Jennifer Michael Hecht, the poet, historian, philosopher, and author, has written an article in Polotico all about the last Taboo … Atheism.
She sets the stage well like this …
On Real Time with Bill Maher last August, Maher asked his guest, newly retired Rep. Barney Frank, if he felt liberated now that he was a private citizen. Frank said he did, since he no longer gets phone calls saying someone screwed something up and he has to “unscrew it.” Maher pressed on, saying, “You were in a fairly safe district. You were not one of those congresspeople who have to worry about every little thing.
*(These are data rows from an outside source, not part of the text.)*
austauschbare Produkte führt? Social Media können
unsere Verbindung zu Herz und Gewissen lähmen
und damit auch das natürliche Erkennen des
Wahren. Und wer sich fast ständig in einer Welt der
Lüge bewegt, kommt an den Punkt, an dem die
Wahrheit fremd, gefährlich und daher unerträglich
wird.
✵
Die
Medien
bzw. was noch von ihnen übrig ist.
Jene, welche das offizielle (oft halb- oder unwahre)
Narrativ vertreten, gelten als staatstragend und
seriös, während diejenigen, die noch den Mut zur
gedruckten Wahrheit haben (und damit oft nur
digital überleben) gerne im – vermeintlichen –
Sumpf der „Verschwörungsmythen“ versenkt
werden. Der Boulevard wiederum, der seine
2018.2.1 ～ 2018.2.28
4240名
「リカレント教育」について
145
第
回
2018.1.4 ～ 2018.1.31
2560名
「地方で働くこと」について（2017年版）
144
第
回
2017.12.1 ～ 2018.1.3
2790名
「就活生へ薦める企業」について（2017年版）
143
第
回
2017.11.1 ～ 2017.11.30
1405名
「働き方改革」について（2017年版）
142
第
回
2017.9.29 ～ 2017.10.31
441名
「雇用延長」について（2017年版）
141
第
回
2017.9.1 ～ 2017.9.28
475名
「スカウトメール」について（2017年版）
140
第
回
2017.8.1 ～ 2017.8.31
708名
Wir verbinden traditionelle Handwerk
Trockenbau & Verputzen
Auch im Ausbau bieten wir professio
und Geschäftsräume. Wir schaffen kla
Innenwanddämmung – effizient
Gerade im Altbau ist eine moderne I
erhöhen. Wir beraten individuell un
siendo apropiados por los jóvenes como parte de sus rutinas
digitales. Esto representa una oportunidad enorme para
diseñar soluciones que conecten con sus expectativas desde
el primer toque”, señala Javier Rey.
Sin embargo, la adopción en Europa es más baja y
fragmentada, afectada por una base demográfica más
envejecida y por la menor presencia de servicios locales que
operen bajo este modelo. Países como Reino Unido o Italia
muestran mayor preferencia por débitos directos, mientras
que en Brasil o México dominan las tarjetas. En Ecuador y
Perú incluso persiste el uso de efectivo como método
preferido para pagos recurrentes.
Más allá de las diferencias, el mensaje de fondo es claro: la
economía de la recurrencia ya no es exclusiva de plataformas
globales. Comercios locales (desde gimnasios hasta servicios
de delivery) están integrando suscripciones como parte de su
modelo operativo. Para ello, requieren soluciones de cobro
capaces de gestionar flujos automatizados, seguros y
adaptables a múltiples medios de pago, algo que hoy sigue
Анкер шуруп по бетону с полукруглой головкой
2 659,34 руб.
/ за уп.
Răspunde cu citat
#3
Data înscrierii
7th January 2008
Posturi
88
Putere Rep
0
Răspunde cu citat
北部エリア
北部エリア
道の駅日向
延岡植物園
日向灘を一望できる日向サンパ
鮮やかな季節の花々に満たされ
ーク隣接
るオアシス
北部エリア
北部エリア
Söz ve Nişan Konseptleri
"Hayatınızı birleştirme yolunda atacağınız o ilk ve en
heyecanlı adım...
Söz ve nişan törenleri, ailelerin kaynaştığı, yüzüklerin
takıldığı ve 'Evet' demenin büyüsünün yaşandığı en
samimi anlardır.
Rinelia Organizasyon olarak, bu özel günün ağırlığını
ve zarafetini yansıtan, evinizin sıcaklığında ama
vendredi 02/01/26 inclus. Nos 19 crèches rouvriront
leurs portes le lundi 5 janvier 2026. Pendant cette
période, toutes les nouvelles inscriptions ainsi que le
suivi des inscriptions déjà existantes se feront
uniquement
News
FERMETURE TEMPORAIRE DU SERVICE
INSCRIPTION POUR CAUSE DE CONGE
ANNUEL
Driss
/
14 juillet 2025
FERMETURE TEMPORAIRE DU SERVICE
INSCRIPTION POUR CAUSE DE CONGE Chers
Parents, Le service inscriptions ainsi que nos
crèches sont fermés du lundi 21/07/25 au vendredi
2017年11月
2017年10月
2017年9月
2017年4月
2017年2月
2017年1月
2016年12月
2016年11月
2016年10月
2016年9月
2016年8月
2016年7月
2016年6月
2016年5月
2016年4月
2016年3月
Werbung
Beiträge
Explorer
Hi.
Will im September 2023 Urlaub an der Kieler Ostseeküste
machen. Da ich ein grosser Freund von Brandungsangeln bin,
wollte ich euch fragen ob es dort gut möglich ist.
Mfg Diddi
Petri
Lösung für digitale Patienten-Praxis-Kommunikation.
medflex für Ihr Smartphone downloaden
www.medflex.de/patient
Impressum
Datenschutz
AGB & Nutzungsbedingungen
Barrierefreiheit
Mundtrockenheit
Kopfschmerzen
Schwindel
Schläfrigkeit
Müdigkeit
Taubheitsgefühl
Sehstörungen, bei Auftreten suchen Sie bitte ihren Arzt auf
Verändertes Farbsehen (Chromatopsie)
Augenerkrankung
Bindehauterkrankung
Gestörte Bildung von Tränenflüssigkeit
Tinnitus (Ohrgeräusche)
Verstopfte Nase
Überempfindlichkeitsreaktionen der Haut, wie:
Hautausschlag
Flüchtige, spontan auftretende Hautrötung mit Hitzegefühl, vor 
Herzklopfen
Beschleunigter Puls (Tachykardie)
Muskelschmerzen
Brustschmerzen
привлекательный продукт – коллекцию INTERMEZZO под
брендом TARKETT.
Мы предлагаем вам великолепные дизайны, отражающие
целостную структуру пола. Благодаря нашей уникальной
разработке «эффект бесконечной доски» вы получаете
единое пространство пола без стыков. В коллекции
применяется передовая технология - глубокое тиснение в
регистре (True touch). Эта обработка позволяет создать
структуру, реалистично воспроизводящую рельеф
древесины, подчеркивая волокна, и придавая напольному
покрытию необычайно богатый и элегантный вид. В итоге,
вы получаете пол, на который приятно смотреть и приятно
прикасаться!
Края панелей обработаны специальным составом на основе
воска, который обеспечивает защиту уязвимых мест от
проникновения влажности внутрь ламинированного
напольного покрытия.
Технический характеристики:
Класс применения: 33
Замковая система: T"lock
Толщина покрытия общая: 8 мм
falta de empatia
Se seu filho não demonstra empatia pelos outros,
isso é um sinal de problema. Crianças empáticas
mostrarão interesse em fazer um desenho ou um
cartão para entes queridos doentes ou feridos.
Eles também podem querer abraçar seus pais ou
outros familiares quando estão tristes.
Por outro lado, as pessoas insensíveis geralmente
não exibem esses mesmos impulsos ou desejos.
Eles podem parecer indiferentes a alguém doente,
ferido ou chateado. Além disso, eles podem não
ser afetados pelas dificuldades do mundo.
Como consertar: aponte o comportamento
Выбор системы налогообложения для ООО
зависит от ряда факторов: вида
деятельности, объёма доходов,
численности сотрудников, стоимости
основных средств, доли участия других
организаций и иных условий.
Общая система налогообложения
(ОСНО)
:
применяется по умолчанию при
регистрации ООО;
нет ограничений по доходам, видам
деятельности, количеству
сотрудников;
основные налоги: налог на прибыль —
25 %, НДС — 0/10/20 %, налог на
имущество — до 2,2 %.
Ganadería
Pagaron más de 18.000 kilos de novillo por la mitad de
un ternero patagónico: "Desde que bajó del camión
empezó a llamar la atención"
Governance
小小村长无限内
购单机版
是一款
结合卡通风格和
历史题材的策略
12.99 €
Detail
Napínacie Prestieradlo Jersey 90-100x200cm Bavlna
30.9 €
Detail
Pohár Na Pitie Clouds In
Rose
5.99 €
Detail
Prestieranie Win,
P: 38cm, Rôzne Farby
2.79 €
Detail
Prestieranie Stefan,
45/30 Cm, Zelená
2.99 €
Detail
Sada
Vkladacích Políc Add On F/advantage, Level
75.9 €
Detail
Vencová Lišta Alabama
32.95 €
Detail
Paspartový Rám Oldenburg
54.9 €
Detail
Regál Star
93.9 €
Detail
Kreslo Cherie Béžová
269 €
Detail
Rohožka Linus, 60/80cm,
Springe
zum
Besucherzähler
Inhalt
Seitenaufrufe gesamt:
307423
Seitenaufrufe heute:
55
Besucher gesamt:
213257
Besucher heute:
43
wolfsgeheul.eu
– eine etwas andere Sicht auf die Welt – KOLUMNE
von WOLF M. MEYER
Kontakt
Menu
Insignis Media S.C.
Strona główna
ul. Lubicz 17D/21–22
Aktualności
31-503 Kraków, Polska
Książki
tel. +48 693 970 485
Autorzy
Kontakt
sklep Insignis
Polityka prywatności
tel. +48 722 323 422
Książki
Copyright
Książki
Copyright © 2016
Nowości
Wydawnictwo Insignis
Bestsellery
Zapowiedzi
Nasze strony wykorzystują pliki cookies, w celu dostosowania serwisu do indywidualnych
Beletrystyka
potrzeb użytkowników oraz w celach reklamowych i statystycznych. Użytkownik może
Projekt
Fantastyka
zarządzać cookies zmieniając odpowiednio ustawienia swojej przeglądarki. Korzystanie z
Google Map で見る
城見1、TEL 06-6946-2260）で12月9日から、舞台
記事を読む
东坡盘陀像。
You could come on this show and sit next to a pot-smoking atheist, and it wouldn’t bother you.” Frank shot back: “Which pot-smoking atheist were you talking about?” Then he pointed back and forth to Maher and himself.
Curious to see that? OK, here you go …
She makes a great point, here is a guy who could be openly Gay in politics since 1987 … but also coming out as an Atheist … nope, not until out of office, because while still in office that would have been the end of his career.
Why is it like this?
She then goes on to discuss other rather famous political figures from the past who were in every sense of the word “atheist”, and yet in their time this did not impact their political career …
…we atheists had a kindred spirit in Thomas Jefferson, who was often accused of being one of us. In 1787, Jefferson wrote in a letter to his nephew: “Question with boldness even the existence of a God; because if there be one, he must more approve the homage of reason than of blindfolded fear. … Do not be frightened from this inquiry by any fear of its consequences. If it end in a belief that there is no God, you will find incitements to virtue in the comfort and pleasantness you feel in its exercise and in the love of others which it will procure for you.” Jefferson fought tirelessly for the separation of church and state and created the University of Virginia to be the first secular university. He was not alone: John Adams wrote in the 1797 Treaty of Tripoli that ours was no more a Christian country than a Jewish or Islamic one. The Senate unanimously approved the treaty.
…James Monroe is not known to have had any religious affiliation or beliefs, nor is Abraham Lincoln. After his death, Lincoln’s wife reported, “Mr. Lincoln had no hope and no faith in the usual acceptance of these words.” His lifelong friend and executor, Judge David Davis, agreed, saying, “He had no faith in the Christian sense of the term.” This was confirmed by another of Lincoln’s closest friends, Ward Hill Lamon, who knew Lincoln in his early years in Illinois, was with him during the whole Washington period and later wrote his biography. As Lamon put it, “Never in all that time did he let fall from his lips or his pen an expression which remotely implied the slightest faith in Jesus as the son of God and the Savior of men.”
William Taft, before becoming president, turned down the post of president of Yale University (then affiliated with the Congregationalist Church), saying, “I do not believe in the divinity of Christ.” According to a 1908 article in the New York Times, “the report is being energetically circulated that Secretary Taft is an atheist.” Taft did not deny it
Wow, that is interesting, I knew about a couple of those, but not all of them. What is also rather interesting is how such individuals could be more outspoken and open in their time.
A big change happened in the 1950s, and it is then that we find the rise of god in politics as a response to the cold war, and hence the birth of the taboo that appears to associate belief with the US and non-belief with “them”.
Today there is a rising tide of non-belief, and so US politics has yet to catch up and reflect that reality, and that fact perhaps reflects the observation that this modern taboo is at its core political in nature.
As for the article itself, it is a good one and so I recommend reading it all. Ms Hecht finishes off with this final observation …
Initially after writing my book Doubt, I avoided the atheist label, saying only that I did not believe in God. After some reflection, I realized I needed to defend what I truly believe. I now call myself an “atheist,” and proudly. That choice has cost a number of brave people dearly, whether in readers or elections or friends, and I think it is both an honest step and a courageous one for those in public life.
Indeed yes, it truly is time to put the 1950s behind us and move on.